:: Work task ::
Reproduce the records below in full and without edits, omitting images.

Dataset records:
──────
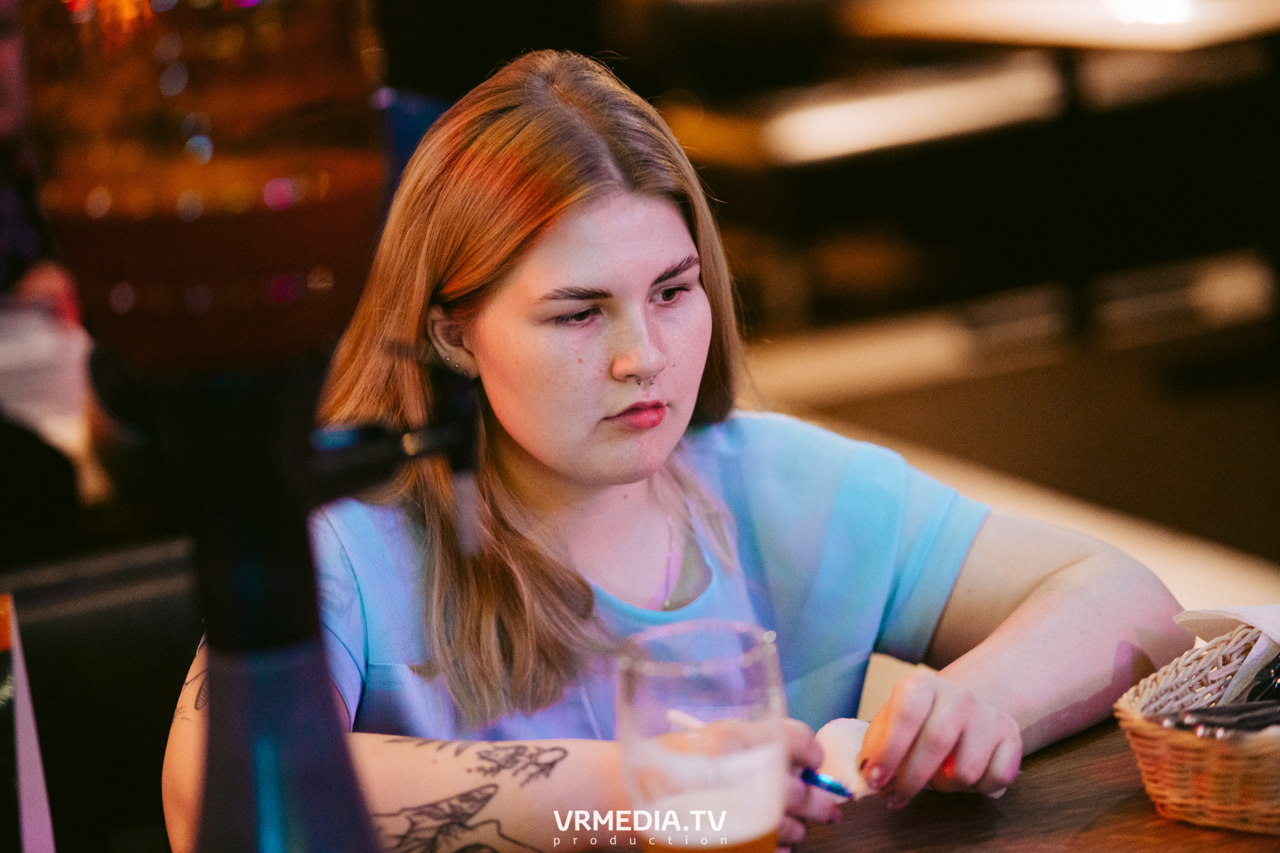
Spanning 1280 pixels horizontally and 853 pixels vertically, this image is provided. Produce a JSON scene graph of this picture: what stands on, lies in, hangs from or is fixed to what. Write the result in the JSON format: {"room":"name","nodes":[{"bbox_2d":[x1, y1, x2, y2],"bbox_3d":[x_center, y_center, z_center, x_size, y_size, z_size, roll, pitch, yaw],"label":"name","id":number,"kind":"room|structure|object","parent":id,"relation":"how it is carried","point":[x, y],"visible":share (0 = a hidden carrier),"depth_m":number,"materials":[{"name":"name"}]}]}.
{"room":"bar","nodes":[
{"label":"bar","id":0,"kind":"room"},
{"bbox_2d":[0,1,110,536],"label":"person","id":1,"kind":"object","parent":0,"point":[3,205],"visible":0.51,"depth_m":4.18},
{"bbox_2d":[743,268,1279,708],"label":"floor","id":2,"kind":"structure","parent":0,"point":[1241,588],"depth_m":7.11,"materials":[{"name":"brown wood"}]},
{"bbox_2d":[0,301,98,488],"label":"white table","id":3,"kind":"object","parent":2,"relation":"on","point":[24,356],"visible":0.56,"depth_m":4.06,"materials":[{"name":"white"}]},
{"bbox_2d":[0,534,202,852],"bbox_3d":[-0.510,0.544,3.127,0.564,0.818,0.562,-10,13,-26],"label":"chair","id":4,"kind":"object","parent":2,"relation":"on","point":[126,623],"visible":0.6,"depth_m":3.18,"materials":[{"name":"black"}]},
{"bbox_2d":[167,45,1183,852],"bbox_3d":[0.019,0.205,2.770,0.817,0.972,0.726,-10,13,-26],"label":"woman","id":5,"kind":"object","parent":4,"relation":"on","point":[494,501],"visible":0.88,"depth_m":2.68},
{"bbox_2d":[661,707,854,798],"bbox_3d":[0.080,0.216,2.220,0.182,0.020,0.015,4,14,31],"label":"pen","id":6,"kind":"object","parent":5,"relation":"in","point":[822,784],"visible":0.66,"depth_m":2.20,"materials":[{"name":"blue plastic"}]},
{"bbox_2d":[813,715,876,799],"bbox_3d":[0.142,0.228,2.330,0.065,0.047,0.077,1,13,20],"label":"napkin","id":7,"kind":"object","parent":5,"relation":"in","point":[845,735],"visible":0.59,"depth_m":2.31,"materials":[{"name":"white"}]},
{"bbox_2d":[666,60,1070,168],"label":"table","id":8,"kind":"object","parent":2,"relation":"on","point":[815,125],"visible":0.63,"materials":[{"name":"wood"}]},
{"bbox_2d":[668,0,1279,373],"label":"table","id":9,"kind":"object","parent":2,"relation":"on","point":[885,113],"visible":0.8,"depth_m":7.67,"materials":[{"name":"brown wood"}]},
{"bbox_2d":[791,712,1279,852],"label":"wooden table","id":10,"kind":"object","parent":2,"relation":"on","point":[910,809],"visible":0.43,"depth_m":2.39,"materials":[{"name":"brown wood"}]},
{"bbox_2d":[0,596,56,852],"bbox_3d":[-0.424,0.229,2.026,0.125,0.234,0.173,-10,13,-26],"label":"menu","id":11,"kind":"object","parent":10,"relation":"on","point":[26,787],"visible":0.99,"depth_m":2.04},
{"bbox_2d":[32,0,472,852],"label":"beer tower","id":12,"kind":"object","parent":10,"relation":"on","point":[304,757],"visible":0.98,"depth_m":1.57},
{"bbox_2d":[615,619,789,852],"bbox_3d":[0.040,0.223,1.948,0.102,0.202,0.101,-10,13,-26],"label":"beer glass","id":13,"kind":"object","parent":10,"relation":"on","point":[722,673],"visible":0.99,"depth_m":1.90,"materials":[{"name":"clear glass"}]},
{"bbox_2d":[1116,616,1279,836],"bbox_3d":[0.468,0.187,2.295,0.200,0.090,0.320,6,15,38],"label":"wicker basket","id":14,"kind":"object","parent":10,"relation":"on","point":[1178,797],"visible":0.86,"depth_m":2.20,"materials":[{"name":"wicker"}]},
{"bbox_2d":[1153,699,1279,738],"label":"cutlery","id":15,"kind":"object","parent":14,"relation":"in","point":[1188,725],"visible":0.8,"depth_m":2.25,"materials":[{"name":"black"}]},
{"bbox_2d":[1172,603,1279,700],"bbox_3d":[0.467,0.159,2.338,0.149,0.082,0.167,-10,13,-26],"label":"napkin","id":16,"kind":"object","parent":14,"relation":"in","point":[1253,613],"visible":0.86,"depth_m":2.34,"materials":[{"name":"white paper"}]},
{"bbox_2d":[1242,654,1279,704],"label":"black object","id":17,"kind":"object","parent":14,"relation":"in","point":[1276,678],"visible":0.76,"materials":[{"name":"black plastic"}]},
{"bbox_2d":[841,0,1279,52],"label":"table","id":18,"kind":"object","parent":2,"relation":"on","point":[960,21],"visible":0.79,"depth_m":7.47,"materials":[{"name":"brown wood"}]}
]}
──────
:: Result of this task ::
Spanning 1280 pixels horizontally and 853 pixels vertically, this image is provided. Produce a JSON scene graph of this picture: what stands on, lies in, hangs from or is fixed to what. Write the result in the JSON format: {"room":"name","nodes":[{"bbox_2d":[x1, y1, x2, y2],"bbox_3d":[x_center, y_center, z_center, x_size, y_size, z_size, roll, pitch, yaw],"label":"name","id":number,"kind":"room|structure|object","parent":id,"relation":"how it is carried","point":[x, y],"visible":share (0 = a hidden carrier),"depth_m":number,"materials":[{"name":"name"}]}]}.
{"room":"bar","nodes":[
{"label":"bar","id":0,"kind":"room"},
{"bbox_2d":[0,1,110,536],"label":"person","id":1,"kind":"object","parent":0,"point":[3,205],"visible":0.51,"depth_m":4.18},
{"bbox_2d":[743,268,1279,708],"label":"floor","id":2,"kind":"structure","parent":0,"point":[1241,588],"depth_m":7.11,"materials":[{"name":"brown wood"}]},
{"bbox_2d":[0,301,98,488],"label":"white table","id":3,"kind":"object","parent":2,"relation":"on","point":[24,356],"visible":0.56,"depth_m":4.06,"materials":[{"name":"white"}]},
{"bbox_2d":[0,534,202,852],"bbox_3d":[-0.510,0.544,3.127,0.564,0.818,0.562,-10,13,-26],"label":"chair","id":4,"kind":"object","parent":2,"relation":"on","point":[126,623],"visible":0.6,"depth_m":3.18,"materials":[{"name":"black"}]},
{"bbox_2d":[167,45,1183,852],"bbox_3d":[0.019,0.205,2.770,0.817,0.972,0.726,-10,13,-26],"label":"woman","id":5,"kind":"object","parent":4,"relation":"on","point":[494,501],"visible":0.88,"depth_m":2.68},
{"bbox_2d":[661,707,854,798],"bbox_3d":[0.080,0.216,2.220,0.182,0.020,0.015,4,14,31],"label":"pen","id":6,"kind":"object","parent":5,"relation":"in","point":[822,784],"visible":0.66,"depth_m":2.20,"materials":[{"name":"blue plastic"}]},
{"bbox_2d":[813,715,876,799],"bbox_3d":[0.142,0.228,2.330,0.065,0.047,0.077,1,13,20],"label":"napkin","id":7,"kind":"object","parent":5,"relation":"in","point":[845,735],"visible":0.59,"depth_m":2.31,"materials":[{"name":"white"}]},
{"bbox_2d":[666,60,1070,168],"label":"table","id":8,"kind":"object","parent":2,"relation":"on","point":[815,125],"visible":0.63,"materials":[{"name":"wood"}]},
{"bbox_2d":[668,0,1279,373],"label":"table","id":9,"kind":"object","parent":2,"relation":"on","point":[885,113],"visible":0.8,"depth_m":7.67,"materials":[{"name":"brown wood"}]},
{"bbox_2d":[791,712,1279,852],"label":"wooden table","id":10,"kind":"object","parent":2,"relation":"on","point":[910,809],"visible":0.43,"depth_m":2.39,"materials":[{"name":"brown wood"}]},
{"bbox_2d":[0,596,56,852],"bbox_3d":[-0.424,0.229,2.026,0.125,0.234,0.173,-10,13,-26],"label":"menu","id":11,"kind":"object","parent":10,"relation":"on","point":[26,787],"visible":0.99,"depth_m":2.04},
{"bbox_2d":[32,0,472,852],"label":"beer tower","id":12,"kind":"object","parent":10,"relation":"on","point":[304,757],"visible":0.98,"depth_m":1.57},
{"bbox_2d":[615,619,789,852],"bbox_3d":[0.040,0.223,1.948,0.102,0.202,0.101,-10,13,-26],"label":"beer glass","id":13,"kind":"object","parent":10,"relation":"on","point":[722,673],"visible":0.99,"depth_m":1.90,"materials":[{"name":"clear glass"}]},
{"bbox_2d":[1116,616,1279,836],"bbox_3d":[0.468,0.187,2.295,0.200,0.090,0.320,6,15,38],"label":"wicker basket","id":14,"kind":"object","parent":10,"relation":"on","point":[1178,797],"visible":0.86,"depth_m":2.20,"materials":[{"name":"wicker"}]},
{"bbox_2d":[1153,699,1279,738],"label":"cutlery","id":15,"kind":"object","parent":14,"relation":"in","point":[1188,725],"visible":0.8,"depth_m":2.25,"materials":[{"name":"black"}]},
{"bbox_2d":[1172,603,1279,700],"bbox_3d":[0.467,0.159,2.338,0.149,0.082,0.167,-10,13,-26],"label":"napkin","id":16,"kind":"object","parent":14,"relation":"in","point":[1253,613],"visible":0.86,"depth_m":2.34,"materials":[{"name":"white paper"}]},
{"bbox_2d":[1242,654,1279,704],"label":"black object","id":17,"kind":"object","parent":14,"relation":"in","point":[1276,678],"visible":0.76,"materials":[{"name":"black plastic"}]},
{"bbox_2d":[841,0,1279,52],"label":"table","id":18,"kind":"object","parent":2,"relation":"on","point":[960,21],"visible":0.79,"depth_m":7.47,"materials":[{"name":"brown wood"}]}
]}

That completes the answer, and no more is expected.